Good old Storm Dennis (if you say his name enough times, he soon starts to feel like a long lost relative) led to some interesting family chat on the journey: the origin of storm names, the definition of a storm and what happens to the name of a storm as it crosses the border to another country.

It was one of those fun family banter sessions that any eavesdropper would think highly mundane, particularly the part when, having found out that there is no storm name beginning with Q, U or X, Y and Z, we, of course, needed to suggest a few.

Finally arriving just before ten p.m in Le Grand Bornand (a lesser-known ski resort which is best kept that way – we don’t want too many of us English clogging up the slopes!), we sighed with welcomed relief that the lovely local establishment ‘La Croix St Maurice’ would still serve us food despite the late hour. They thankfully agreed to rustle up some pizzas. Settling down with a bite of a slice, we relaxed and unwound ready for the next few days skiing.

Although I have been skiing for many years, I am now not a skier who likes to go too fast: I am more of a leisurely skier, who enjoys taking in the surroundings and musing on life as I ski. Saying that, I am secretly proud of my recent recorded speed of 51 km/h. It’s just when I compare it to my eldest daughter, who has exceeded 90 km/h then it doesn’t sound quite so fast!

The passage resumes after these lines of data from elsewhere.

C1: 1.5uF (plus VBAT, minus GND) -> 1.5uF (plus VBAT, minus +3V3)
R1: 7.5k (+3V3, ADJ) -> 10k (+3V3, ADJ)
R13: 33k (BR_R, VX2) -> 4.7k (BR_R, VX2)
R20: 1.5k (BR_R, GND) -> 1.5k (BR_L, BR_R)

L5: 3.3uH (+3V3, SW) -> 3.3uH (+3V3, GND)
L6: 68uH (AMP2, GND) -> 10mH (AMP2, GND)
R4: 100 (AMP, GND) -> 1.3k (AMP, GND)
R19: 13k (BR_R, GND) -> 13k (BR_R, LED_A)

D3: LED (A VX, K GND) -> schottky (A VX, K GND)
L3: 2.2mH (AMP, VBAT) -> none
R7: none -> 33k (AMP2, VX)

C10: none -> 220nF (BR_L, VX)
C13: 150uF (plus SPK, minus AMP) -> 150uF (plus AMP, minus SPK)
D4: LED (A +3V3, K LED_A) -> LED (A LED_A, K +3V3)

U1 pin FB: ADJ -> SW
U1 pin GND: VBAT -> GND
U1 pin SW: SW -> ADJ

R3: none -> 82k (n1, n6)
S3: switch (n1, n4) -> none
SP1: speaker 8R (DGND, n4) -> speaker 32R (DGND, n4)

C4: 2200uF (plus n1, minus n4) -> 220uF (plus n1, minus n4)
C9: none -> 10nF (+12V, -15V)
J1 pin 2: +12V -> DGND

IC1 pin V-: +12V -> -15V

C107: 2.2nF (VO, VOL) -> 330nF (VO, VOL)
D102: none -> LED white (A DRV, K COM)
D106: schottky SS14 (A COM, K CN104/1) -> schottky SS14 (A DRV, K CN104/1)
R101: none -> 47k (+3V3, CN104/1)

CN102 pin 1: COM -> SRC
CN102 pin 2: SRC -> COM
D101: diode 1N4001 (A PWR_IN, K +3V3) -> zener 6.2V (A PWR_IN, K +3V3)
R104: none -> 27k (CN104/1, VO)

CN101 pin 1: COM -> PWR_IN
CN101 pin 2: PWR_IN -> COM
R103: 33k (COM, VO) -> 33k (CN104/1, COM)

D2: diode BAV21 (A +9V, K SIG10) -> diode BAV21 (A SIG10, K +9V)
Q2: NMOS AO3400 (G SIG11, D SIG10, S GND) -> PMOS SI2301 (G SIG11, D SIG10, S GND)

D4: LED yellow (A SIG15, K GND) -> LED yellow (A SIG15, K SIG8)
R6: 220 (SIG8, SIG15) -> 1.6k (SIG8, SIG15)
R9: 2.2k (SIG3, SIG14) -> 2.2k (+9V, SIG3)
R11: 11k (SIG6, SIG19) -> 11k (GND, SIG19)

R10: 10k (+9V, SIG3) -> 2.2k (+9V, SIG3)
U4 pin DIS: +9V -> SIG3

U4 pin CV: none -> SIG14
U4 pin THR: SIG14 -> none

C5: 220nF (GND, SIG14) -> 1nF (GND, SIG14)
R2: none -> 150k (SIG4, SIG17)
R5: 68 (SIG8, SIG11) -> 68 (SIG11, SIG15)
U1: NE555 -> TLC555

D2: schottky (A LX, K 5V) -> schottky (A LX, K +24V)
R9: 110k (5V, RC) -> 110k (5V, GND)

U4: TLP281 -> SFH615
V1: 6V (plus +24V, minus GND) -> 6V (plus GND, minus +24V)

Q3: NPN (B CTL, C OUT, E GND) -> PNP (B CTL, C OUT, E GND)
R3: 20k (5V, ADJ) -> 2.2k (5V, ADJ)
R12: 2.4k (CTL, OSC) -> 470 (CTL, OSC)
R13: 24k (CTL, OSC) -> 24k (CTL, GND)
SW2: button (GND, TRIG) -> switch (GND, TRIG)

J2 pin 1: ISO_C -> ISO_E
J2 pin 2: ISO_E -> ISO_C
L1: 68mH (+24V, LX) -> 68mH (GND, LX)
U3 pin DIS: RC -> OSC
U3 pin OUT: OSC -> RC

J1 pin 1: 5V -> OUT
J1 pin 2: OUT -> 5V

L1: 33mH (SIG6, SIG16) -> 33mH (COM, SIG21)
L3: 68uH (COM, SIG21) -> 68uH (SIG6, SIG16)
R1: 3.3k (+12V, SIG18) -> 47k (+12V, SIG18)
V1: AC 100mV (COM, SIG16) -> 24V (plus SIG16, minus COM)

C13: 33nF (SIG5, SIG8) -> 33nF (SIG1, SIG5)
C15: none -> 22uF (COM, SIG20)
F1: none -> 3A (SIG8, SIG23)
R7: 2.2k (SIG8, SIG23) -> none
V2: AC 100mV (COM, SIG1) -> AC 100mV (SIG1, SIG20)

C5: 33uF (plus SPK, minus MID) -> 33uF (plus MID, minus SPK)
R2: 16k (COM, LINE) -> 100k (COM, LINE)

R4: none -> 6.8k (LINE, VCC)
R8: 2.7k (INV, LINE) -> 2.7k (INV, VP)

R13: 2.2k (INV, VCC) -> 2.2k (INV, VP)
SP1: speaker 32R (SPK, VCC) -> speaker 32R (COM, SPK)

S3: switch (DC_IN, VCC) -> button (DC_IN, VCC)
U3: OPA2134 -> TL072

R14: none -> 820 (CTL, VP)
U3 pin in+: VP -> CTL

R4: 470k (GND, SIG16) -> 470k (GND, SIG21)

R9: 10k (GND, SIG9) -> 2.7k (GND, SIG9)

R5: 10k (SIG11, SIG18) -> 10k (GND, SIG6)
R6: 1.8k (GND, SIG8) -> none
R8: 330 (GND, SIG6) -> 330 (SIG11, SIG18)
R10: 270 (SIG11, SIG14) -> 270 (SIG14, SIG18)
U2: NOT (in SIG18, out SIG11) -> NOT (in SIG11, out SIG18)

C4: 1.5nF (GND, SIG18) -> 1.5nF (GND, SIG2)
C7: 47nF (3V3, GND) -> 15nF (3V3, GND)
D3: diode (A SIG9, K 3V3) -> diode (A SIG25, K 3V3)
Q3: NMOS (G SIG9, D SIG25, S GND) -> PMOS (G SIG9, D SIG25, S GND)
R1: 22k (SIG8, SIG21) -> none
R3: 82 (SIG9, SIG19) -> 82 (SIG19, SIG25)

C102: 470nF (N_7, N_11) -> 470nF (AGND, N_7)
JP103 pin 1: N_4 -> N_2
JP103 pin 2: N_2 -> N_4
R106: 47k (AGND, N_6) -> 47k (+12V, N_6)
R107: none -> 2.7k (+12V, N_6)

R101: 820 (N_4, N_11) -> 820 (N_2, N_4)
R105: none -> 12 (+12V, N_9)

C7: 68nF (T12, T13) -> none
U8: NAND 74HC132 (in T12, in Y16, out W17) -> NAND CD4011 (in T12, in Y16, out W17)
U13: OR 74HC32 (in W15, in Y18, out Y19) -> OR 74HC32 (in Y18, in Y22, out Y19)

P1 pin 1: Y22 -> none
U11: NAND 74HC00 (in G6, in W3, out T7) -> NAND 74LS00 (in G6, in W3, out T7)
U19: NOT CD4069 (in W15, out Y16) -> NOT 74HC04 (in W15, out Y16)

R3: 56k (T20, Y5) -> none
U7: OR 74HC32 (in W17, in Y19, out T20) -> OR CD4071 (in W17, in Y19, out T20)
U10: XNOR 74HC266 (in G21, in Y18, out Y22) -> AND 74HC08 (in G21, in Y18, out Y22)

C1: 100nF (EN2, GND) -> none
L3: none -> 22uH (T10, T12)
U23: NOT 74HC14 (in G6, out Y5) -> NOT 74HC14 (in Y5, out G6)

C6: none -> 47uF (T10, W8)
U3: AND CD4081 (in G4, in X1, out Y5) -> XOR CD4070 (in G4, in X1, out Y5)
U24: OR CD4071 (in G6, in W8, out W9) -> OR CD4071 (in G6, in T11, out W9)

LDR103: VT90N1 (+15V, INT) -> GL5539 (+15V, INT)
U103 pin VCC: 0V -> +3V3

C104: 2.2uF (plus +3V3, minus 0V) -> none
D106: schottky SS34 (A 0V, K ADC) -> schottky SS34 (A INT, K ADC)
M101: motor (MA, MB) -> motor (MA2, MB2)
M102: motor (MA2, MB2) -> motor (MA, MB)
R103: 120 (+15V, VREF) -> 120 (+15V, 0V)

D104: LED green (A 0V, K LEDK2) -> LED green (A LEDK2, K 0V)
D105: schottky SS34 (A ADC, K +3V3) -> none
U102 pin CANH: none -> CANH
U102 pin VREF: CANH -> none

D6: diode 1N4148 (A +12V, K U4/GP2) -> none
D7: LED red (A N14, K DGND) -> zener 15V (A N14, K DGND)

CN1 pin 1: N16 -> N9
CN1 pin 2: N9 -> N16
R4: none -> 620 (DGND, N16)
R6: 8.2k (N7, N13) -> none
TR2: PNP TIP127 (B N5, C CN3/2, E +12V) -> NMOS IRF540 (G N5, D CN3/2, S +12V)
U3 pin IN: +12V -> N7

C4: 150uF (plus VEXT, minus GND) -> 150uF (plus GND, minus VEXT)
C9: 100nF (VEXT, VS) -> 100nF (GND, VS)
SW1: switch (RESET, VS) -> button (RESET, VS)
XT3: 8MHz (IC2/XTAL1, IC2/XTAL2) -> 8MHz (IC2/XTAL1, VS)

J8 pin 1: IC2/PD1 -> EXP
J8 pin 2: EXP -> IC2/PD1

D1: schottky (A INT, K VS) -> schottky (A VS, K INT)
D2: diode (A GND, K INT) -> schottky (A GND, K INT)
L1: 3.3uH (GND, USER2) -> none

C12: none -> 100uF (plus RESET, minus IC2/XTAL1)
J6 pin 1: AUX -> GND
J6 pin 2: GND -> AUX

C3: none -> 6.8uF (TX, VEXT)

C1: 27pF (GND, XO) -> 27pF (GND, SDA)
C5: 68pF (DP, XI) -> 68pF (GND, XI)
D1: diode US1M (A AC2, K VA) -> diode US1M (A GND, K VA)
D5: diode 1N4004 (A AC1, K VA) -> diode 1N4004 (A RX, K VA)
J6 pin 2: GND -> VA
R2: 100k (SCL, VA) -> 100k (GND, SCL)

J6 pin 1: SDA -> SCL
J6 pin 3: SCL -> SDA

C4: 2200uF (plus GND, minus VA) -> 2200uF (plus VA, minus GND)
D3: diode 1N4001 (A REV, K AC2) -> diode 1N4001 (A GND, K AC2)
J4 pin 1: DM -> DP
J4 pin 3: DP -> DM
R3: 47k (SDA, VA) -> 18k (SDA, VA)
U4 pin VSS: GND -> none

On the French slopes, it’s amazing to see almost toddler-aged children on skis – children as young as three years old. Without a care in the world, there are those that look like they were born with a pair of skis attached to their feet as they shoot down the slopes with skill and speed. Meanwhile others look a little bewildered as though someone has just left them at the top of the slope and given them a nudge. Yet they still manage to reach the bottom in one piece and without fuss, almost clueless as to how they got there. You should hear me when I am negotiating a slope that is a little too steep for my liking!

Today I was minding my own business as I sashayed down the mountain, deep in daydream, when I heard a scream – a continuous high-pitched scream that was approaching me at high speed. Judging by the flow of the noise, I knew it wasn’t an injured skier splayed out on a nearby tree so I deduced that it was an out of control child heading towards me.

Glancing back, I saw this very small person (about 3 or 4 years old) hurtling down the slope screeching like a banshee. Slight panic hit me because I wasn’t sure how to help and, to be perfectly honest, I was a little concerned about doing myself an injury in some pathetic haphazard rescue attempt.

Luckily, out of nowhere and as if on cue, the older brother (and when I say older – he must have been all of six or seven years old) swiftly caught up with his younger sibling. He skied alongside her calling out encouraging words of support as he then subtly manoeuvred his skis slightly in front to cause her to position herself at more of angle across the slope to help her slow down.

It all happened so quickly and it was just admirable to watch. He was like a trained member of the SAS, who switched into action as soon as he heard the first note of the scream. Meanwhile, I continued slowly downhill feeling a little ashamed that I hadn’t stretched out my arm to even pretend that I was trying to help. In all honesty, I was best out of it as I probably would have unintentionally done more harm than good, however I shall definitely be musing on how I could be more effective should someone require my help on my next outing on the slopes.